On-chip instrumentation aids OCP debugging
Neal Stollon
(09/26/2005 9:00 AM EDT)
Leading embedded processor and intellectual property (IP) developers have adopted the Open Chip Protocol (OCP) socket as a standards-based approach to on-chip bus integration. An emerging capability for OCP design is On-Chip Instrumentation (OCI) for analysis and debugging.
OCP-based buses allow a range of high bandwidth implementations, and define a number of features and capabilities in addition to baseline data transfer. These features include the extensions for special bus command modes, burst operations and multiple data tags, and threads that increase the number of traced signals.
In addition to bus interface signals that address the basic address and data operations, OCP provides a range of optional signals that address specialized processor specific performance enhancement features such as data alignment, bursting, and multi-thread operations. All these options are defined at the core to bus interface “socket,” and are largely independent of specifics of the bus fabric itself.
But OCP does present additional considerations in coordinating the operation of more complex implementations. Analysis considerations include the multi-cycle operations specific to a given OCP interface, and more global issues like on-chip bus subsystem performance of shared interfaces and peripherals. These require analyzing and optimizing bus parameters like transmission efficiency, latency, saturation, resource conflicts, and other operational considerations, all of which can have a direct impact on the performance and operation of the processor components and overall system operation.
Simulation is always an important part of the development flow, but it has limitations, especially for system analysis. In many cases, it is just as important to be able to analyze the hardware itself during prototyping and system verification, and on the final products themselves.
But analyzing information at the embedded bus level in hardware devolves to a visibility problem — it is difficult to fix what you cannot see. Visibility cannot be adequately addressed by traditional on-chip test methods such as JTAG scan for several reasons:
- Since bus operations are multi-cycle, with some signals in a bus cycle becoming active at different times, debug should take the form of sequential trace, rather than as a single-cycle snapshot.
- Bus operation problems are interrelated with the operations of at least two communicating blocks (a processor and memory peripheral, as an example). Traditional debug methods such a halting part of a system for test can introduce changes and new variables that interfere with the test scenario and process.
- If problems are intermittent or sparse, trace operations require operation in a triggered mode, so that information for bus cycles of interest is captured in real-time.

__EXTRACTED RECORDS__:
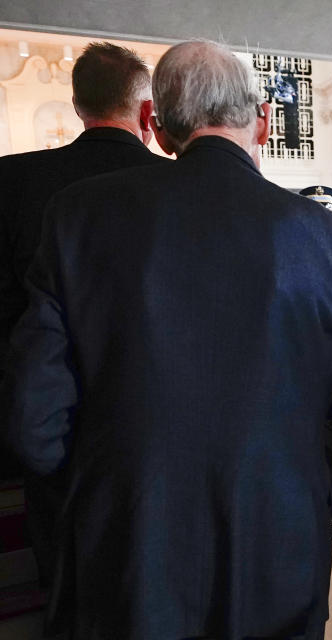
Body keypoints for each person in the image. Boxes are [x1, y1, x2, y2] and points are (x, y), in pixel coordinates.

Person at [1, 40, 332, 639]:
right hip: (275, 544)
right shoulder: (326, 238)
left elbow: (33, 425)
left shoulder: (76, 216)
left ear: (158, 128)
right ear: (263, 121)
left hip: (129, 548)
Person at [0, 41, 168, 588]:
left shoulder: (13, 181)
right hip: (154, 436)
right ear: (147, 114)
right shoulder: (180, 187)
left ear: (77, 107)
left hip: (48, 421)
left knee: (64, 581)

__WORK ORDER 1__: From the OCP debugging article, copy the passage starting at "OCP-based buses allow" and ending at "bus fabric itself.".
__WORK ORDER 2__:
Using the OCP debugging article, decide whether each statement agrees with it. Answer yes or no, and quote the deciding words.
(a) Traditional on-chip test methods such as JTAG scan adequately address visibility.
(b) OCP's optional signals are largely independent of the specifics of the bus fabric.
(c) Debugging bus operations should take the form of a single-cycle snapshot.
__WORK ORDER 3__: According to the OCP debugging article, what mode do trace operations require when problems are intermittent or sparse?

__EXERCISE SOLUTION 1__:
OCP-based buses allow a range of high bandwidth implementations, and define a number of features and capabilities in addition to baseline data transfer. These features include the extensions for special bus command modes, burst operations and multiple data tags, and threads that increase the number of traced signals.
In addition to bus interface signals that address the basic address and data operations, OCP provides a range of optional signals that address specialized processor specific performance enhancement features such as data alignment, bursting, and multi-thread operations. All these options are defined at the core to bus interface “socket,” and are largely independent of specifics of the bus fabric itself.

__EXERCISE SOLUTION 2__:
(a) No: "Visibility cannot be adequately addressed by traditional on-chip test methods such as JTAG scan for several reasons"
(b) Yes: "are largely independent of specifics of the bus fabric itself"
(c) No: "debug should take the form of sequential trace, rather than as a single-cycle snapshot"

__EXERCISE SOLUTION 3__: A triggered mode.